どういうことか詳しく聞いてみると、それは…。
仕事で遠いところに行くことになり、引越しすることが決まった。つまり転校しなくてはならなくなった、という話だった。
母親の仕事は環境調査。
様々な現場に分析試料をサンプリングしにいく。
今までは単発で日帰りの業務のみだったが、この度大規模な工事による長期モニタリングのスタッフとして、関東への異動となったのだ。
二月の半ば。
プロジェクトに組み込まれたことが言い渡される。
四月から関東だ。
桃代を祖父母に預け単身赴任も考えたが、親一人子一人の家族。
大切な時期だ。
親として一緒にいたかった。だから桃代に無理を言うことを決めた。
好きな人がいることも分かっていた。隣に住んでいるユキだ。
桃代は分かりやすいから、見ていてすぐに誰が好きか分かってしまう。引き離してしまうのは可愛そうだがいずれ帰ってこれる。我慢を強いることは心苦しいが、社会人である以上、従わなくてはならない。
ましてや信用されて決まった異動。
断れるわけがない。
時間がかかってでも桃代を説得することにした。
泣いていた。
それほどまでに好きだったんだ。
心が痛む。
申し訳ない気持ちでいっぱいになりながらも、一生懸命お願いする。
いい顔はしなかったものの、最終的には帰れることを条件に頷いてくれた。
そして、
「ユキくんち行ってくる。」
「うん。行っておいで。」
関東に転校することをユキにおしえることにした桃代。
勝手口をノック。
「あら、桃代ちゃん。どげしたんね?」
「ん?ユキくんに用事。」
目が赤い。泣いたことが一目でわかる。なんか様子がおかしいと思うユキ母。
「ちょっと待ってね。ユキ~、桃ちゃん来たよ。」
「は~い。」
奥から声がし、すぐに出てくる。
「どげしたん?」
今、泣き止んだばかりのような目を見て若干焦る。
「話し…ある。
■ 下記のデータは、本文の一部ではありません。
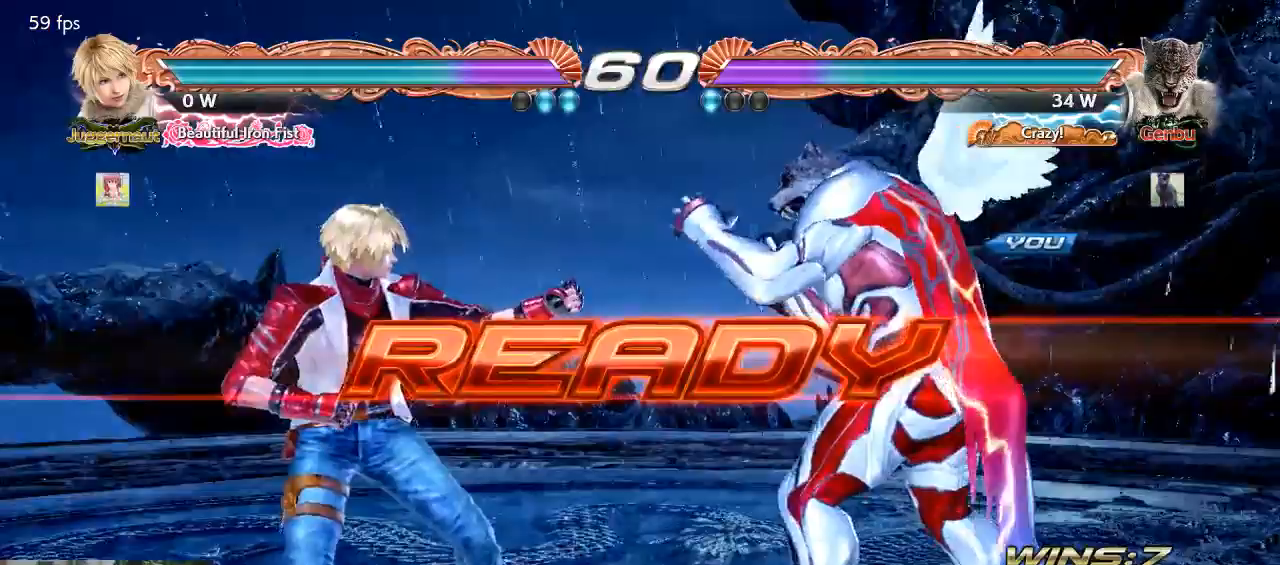
{"buttons": [], "left_stick": "center", "events": [[133, "left_stick", "right"], [300, "left_stick", "center"]]}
」
何かを察したユキ。
「部屋行こ。」
「ん。」
部屋に入るなり、
「ユキくん!」
抱きつかれた。
グスッ…グスッ…
再び泣き出してしまう桃代。
恐る恐る抱きしめ返す。
滅多に泣くことなんかないのに…こんな桃代は珍しい。
「桃代ちゃん?何があったん?」
優しく尋ねる。
「…あんね…ウチ…引っ越さなっち…遠くに行かないかんっち。」
「え?」
一瞬、何を言われたか分からなかった。
が、数瞬の後意味を理解したとき茫然となった。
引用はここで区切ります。